BCO2395 Stretch Clustering – Now and Beyond

Got to this one a little late as squeezed in part of a Scott Lowe session earlier…

Summary at the top = nice walkthrough of a mostly functioning environment. Get the slide deck to see the futures stuff (most interesting part of the session).

TIAA-CREF talking about their stretch cluster design.

  • Network Requirements
    • Common Layer 2 Connectivity & IP Portability across sites.
    • Component-level & site-level failure isolation
    • Secure, consolidated multi-tier connectivity
    • High density, high speed connectivity within site
    • Granular QoS
  • Network Solution
    • Cisco Nexus 7k/5k/2k/1kv
      • OTV for layer 2 between sites
      • vPC, ISSU — uplinks from two separate switches and looks like one switch.
      • VDC —
      • NX-OS QoS (CoS tagging with FWQ) — can tag at 1kV and gets passed all the way down.
    • DWDM
    • Their round trip is 0.25 ms (first stated as 25 ms…just a small difference).
  • Storage Requirements
    • Component-level & site-level failure isolation — any part of the stack needs to be able to survive on its own.
    • Secure, consolidated multi-tier resource sharing
    • High performance I/O
    • Efficient capacity utilization – storage isn’t cheap.
    • Network-based storage protocol
  • Storage Solution
    • NetApp FAS6080
      • Metrocluster — Fabric-attached storage + SyncMirror) — used a lot in Europe but not a lot in the US
        • Controller at each site.
        • You can’t really vMotion between sites though….sets of disks are active/passive at each site (no active/active disk architecture).
      • MultiStore — lots of NFS/Windows file servers.
      • Deduplication — working well so doing more of it.
        • Using FlashCache to help with I/O as well.
      • NFS
      • TieBreaker (third party witness).
        • Split brain is a challenge as truly clustering data centers.

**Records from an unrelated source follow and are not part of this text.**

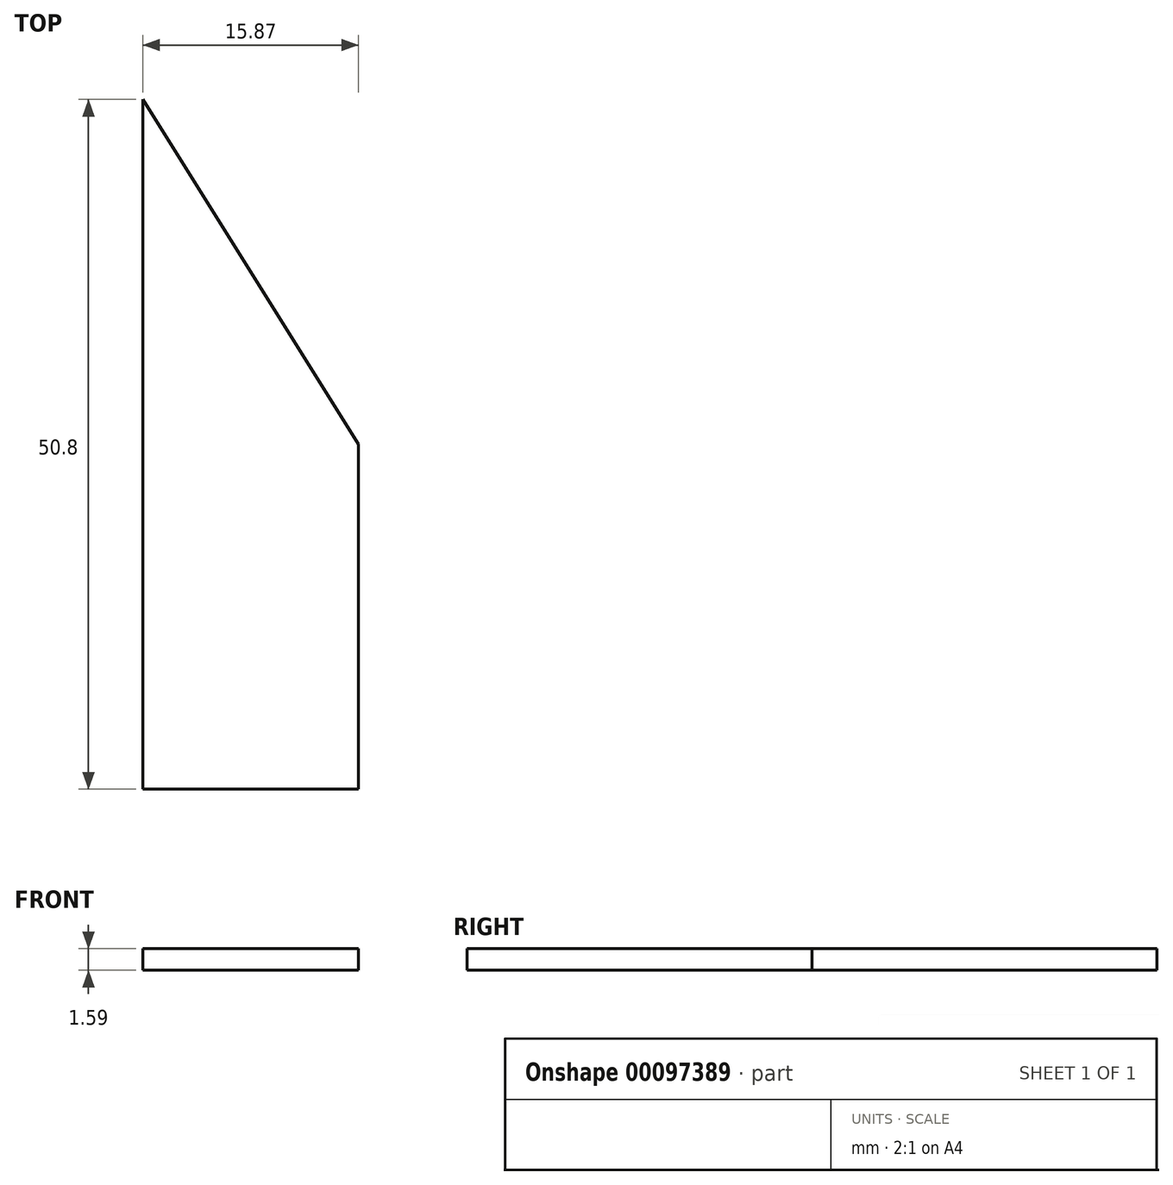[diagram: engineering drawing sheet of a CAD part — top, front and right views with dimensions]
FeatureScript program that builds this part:
annotation { "Feature Type Name" : "Feature", "Feature Type Description" : "" }
export const myFeature = defineFeature(function(context is Context, id is Id, definition is map)
    precondition{}
    {
        {
            var Q0;
            Q0=qCreatedBy(makeId("Top.planeOp"),FACE);
            var sketch = newSketch(context, id + "F0", { "sketchPlane" : qUnion([Q0])});
            skLineSegment(sketch, "E0", {"start": v(2.6, -23.55) * mm, "end": v(-13.27, -23.55) * mm});
            skLineSegment(sketch, "E1", {"start": v(-13.27, -23.55) * mm, "end": v(-13.27, 27.25) * mm});
            skLineSegment(sketch, "E2", {"start": v(-13.27, 27.25) * mm, "end": v(2.6, 1.85) * mm});
            skLineSegment(sketch, "E3", {"start": v(2.6, 1.85) * mm, "end": v(2.6, -23.55) * mm});
            skSolve(sketch);
        }
        {
            var Q0;
            Q0=makeQuery(id+"F0.imprint","IMPRINT",FACE,{"disambiguationData":[TD([[makeQuery(id+"F0.imprint","IMPRINT",EDGE,{"derivedFrom":sQuery(id+"F0.wireOp",EDGE,"E0")}),-1.0]])]});
            extrude(context, id + "F1", {"entities" : qUnion([Q0]), "depth" : 1.59 * mm});
        }
    });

Lots of scenarios around this that are complicated (I’m personally familiar with some of these from a previous MetroCluster implementation at a customer).
        • This is a NetApp product but could use more refining….basically just a really nice Perl script.
    • 30 TB Usable Storage per site — 60 TB Raw at each site.
  • Compute Requirements
    • UCS, etc. etc. nothing fancy here.
    • vCenter Heartbeat
  • Challenges
    • Cultural Challenges
      • “Non-traditional” application protection model (comfort zone)
      • Complexity/Availability Tradeoff (Traditional and Stretch Differences)
        • Single site model inherently less available
        • Non-stretch, two site model incorrectly perceived as less complex.
    • Resource Challenges
      • Increased infrastructure cost in comparison to single-site
      • Increased implementation time
    • Operational Challenges
      • Application HA Site awareness
        • Where are application components in relation to each other?
      • Emerging Technologies
    • Technical Challenges
      • Network — L2 extension and FHRP isolation/async Routing Control
      • Storage – multisite controller config, etc.
      • Compute
      • Mobility of management infrastructure — vCenter and Nexus 1kV solution.
      • Split-brain mitigation
  • Technical Challenges and Solutions
    • Network
      • OTV Faliover Time (MAC learning) — NX-OS 5.1(3)
      • Deterministic Routing — LISP & HSRP Localization
      • Nexus 1000v single-site HA — unresolved
    • Storage
      • Split-brain with automated failover — Tiebreaker
      • Dedup during site failover — unresolved
      • Single-Site HA — unresolved
    • Compute
      • VMware HA Primaries — Minimum one HA Primary per site
      • Split- Brain — Lack of storage availability prevents VM power-on
      • HA Site Awareness — unresolved
      • Priority values for DRS rule sets — unresolved
  • vSphere 5.0 improvements related to stretch clusters
    • New design of vSphere HA
      • No more primary/secondary construct
      • No more dependencies on external entities (such as DNS)
      • Use of heartbeat data stores
        • Partitions of the Management Network are now supported!
        • Increase ability to detect problems.
        • Provides another level of redundancy.
      • IPv6 Support
      • Improved Logging — one log file
  • Futures — lots more here than I typed below.
    • Add ability to mark a particular host as in a degraded mode — keep starting up VMs via HA on a host that is likely to fail soon.
    • App availability — application level heartbeat with vSphere HA in vSphere 5. App health visibility in vCenter 5.
    • Automated stretch cluster configuration.
    • Metro vMotion — longer distances by increasing supported ms latency.
    • DRaaS — DR to the cloud. Why have a second datacenter? Better way to do DR?